[What you will do] Repeat each entry in the listing word for word.

☆ ☆ ☆ ☆ ☆

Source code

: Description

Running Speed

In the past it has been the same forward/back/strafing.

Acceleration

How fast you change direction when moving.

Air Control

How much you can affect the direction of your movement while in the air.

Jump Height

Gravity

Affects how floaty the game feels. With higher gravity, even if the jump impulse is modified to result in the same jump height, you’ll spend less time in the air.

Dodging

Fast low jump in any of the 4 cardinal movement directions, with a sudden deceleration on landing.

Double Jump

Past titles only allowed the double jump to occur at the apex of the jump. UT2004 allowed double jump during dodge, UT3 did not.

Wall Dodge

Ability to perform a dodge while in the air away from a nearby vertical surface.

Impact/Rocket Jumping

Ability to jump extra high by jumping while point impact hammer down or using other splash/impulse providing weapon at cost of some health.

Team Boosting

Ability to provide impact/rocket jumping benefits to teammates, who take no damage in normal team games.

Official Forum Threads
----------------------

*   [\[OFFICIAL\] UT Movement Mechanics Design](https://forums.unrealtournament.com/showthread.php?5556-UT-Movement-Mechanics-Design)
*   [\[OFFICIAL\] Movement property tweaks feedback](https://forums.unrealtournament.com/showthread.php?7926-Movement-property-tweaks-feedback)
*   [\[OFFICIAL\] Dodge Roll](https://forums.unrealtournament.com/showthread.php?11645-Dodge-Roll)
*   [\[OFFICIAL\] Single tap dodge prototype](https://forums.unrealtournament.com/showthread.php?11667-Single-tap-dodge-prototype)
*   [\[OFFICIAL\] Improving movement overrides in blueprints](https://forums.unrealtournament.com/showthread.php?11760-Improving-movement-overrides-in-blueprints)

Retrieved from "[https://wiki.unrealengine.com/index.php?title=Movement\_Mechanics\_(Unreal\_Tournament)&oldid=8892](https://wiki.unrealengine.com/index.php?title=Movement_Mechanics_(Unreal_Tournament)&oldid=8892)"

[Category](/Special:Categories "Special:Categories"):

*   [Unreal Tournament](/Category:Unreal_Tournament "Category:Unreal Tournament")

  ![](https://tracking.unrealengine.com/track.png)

☆ ☆ ☆ ☆ ☆

[Solution to the problem]
Source code

: Description

Running Speed

In the past it has been the same forward/back/strafing.

Acceleration

How fast you change direction when moving.

Air Control

How much you can affect the direction of your movement while in the air.

Jump Height

Gravity

Affects how floaty the game feels. With higher gravity, even if the jump impulse is modified to result in the same jump height, you’ll spend less time in the air.

Dodging

Fast low jump in any of the 4 cardinal movement directions, with a sudden deceleration on landing.

Double Jump

Past titles only allowed the double jump to occur at the apex of the jump. UT2004 allowed double jump during dodge, UT3 did not.

Wall Dodge

Ability to perform a dodge while in the air away from a nearby vertical surface.

Impact/Rocket Jumping

Ability to jump extra high by jumping while point impact hammer down or using other splash/impulse providing weapon at cost of some health.

Team Boosting

Ability to provide impact/rocket jumping benefits to teammates, who take no damage in normal team games.

Official Forum Threads
----------------------

*   [\[OFFICIAL\] UT Movement Mechanics Design](https://forums.unrealtournament.com/showthread.php?5556-UT-Movement-Mechanics-Design)
*   [\[OFFICIAL\] Movement property tweaks feedback](https://forums.unrealtournament.com/showthread.php?7926-Movement-property-tweaks-feedback)
*   [\[OFFICIAL\] Dodge Roll](https://forums.unrealtournament.com/showthread.php?11645-Dodge-Roll)
*   [\[OFFICIAL\] Single tap dodge prototype](https://forums.unrealtournament.com/showthread.php?11667-Single-tap-dodge-prototype)
*   [\[OFFICIAL\] Improving movement overrides in blueprints](https://forums.unrealtournament.com/showthread.php?11760-Improving-movement-overrides-in-blueprints)

Retrieved from "[https://wiki.unrealengine.com/index.php?title=Movement\_Mechanics\_(Unreal\_Tournament)&oldid=8892](https://wiki.unrealengine.com/index.php?title=Movement_Mechanics_(Unreal_Tournament)&oldid=8892)"

[Category](/Special:Categories "Special:Categories"):

*   [Unreal Tournament](/Category:Unreal_Tournament "Category:Unreal Tournament")

  ![](https://tracking.unrealengine.com/track.png)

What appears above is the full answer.